Amazing how much you can end up doing when you have nothing else to do. I’m writing a chapter for a new book proposal. Monday I spent four hours trying to think of a word (starts with the letter G, means growth). Tuesday was much more productive, largely because I don’t have anything else to do (no meetings, no preparation for anything). Obviously this isn’t much of a post so here’s something I wrote back in 2008, which still has some resonance I think.
In his 1955 book entitled The Sane Society, the author Erich Fromm predicted that man would move from being a robotic, all-consuming creature that was “well-fed, well-entertained…passive, unalive and lacking in feeling” towards“humanistic communitarianism”.
Similarly, Maslow foresaw a world where humans naturally switched their attention towards intellectual, spiritual and existential questions and pursuits once lower level needs such as food and security had been achieved. Intellectual activity and spiritualism are flourishing in some parts of the globe these days but triviality, superficiality, vanity, passivity and indifference are generally stronger drivers of behaviour. So has Maslow’s Pyramid of needs collapsed or is it just that the sandstorm of materialism has temporarily obscured the view of various looming emergencies?

Records for processing:
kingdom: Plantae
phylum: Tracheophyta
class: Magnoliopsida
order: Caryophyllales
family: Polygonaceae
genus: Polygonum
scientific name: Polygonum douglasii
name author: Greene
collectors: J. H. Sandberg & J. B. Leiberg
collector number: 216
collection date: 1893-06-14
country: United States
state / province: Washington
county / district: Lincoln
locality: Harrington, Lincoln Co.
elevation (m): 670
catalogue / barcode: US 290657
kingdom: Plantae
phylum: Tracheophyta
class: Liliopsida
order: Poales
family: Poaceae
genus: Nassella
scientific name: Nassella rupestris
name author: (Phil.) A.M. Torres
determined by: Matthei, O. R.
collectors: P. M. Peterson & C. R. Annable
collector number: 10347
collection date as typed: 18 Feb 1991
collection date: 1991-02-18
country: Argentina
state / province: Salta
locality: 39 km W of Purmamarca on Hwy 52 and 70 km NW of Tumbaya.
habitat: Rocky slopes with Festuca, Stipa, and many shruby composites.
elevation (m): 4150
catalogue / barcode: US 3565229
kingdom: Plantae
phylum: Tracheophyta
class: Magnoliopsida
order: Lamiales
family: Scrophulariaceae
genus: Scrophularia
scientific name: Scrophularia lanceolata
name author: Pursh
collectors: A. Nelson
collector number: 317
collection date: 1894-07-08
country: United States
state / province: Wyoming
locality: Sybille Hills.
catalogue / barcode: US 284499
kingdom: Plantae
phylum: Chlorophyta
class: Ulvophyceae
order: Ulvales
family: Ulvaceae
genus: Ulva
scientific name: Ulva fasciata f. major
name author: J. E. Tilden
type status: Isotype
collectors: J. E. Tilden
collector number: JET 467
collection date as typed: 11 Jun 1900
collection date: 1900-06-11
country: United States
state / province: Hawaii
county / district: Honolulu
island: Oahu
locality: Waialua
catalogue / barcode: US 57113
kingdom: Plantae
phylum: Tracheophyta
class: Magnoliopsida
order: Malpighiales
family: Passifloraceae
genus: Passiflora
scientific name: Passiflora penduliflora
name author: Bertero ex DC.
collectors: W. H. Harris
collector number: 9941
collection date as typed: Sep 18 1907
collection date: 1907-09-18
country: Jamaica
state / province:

Tasks for this exercise:
A. Can you reproduce, word for word, the part of the listing that opens with the line containing "habitat: Rocky slopes" and closes with the line containing "scientific name: Scrophularia lanceolata"?
B. Could you take the post on Fromm, Maslow and materialism further, picking up right after its final sentence?

Responses by task:
A.
habitat: Rocky slopes with Festuca, Stipa, and many shruby composites.
elevation (m): 4150
catalogue / barcode: US 3565229
kingdom: Plantae
phylum: Tracheophyta
class: Magnoliopsida
order: Lamiales
family: Scrophulariaceae
genus: Scrophularia
scientific name: Scrophularia lanceolata

B.
Part of the problem is that we have somehow conspired to allow politicians and others to turn us into the consumers of various products and services. Hence keeping the customer satisfied is the name of the game and denial and confusion are the chosen weapons of mass distraction. Scepticism and enquiry are thus brushed off to the edges of society allowing the mass of humanity to wallow in shallow waters.
Some writers saw this coming a long time ago. In a 1957 essay called A Theory of Mass Culture, Dwight MacDonald argued that a “trivial culture that voids both the deep realities and also the simple spontaneous pleasures” would take hold whereby anything of substance would be repackaged to be either non-threatening, entertaining or ideally both. So is it all doom and gloom? I think not. It could be that what appear to be looming emergencies will turn out to be less of a problem than we think. Or perhaps we are naturally lazy and we are leaving our historical inventiveness to the very last moment.
Perhaps the last word should be given to Carl Rogers who, in 1961, wrote, “when I look at the world I am a pessimist but when I look at people I am optimistic”.
I couldn’t agree more.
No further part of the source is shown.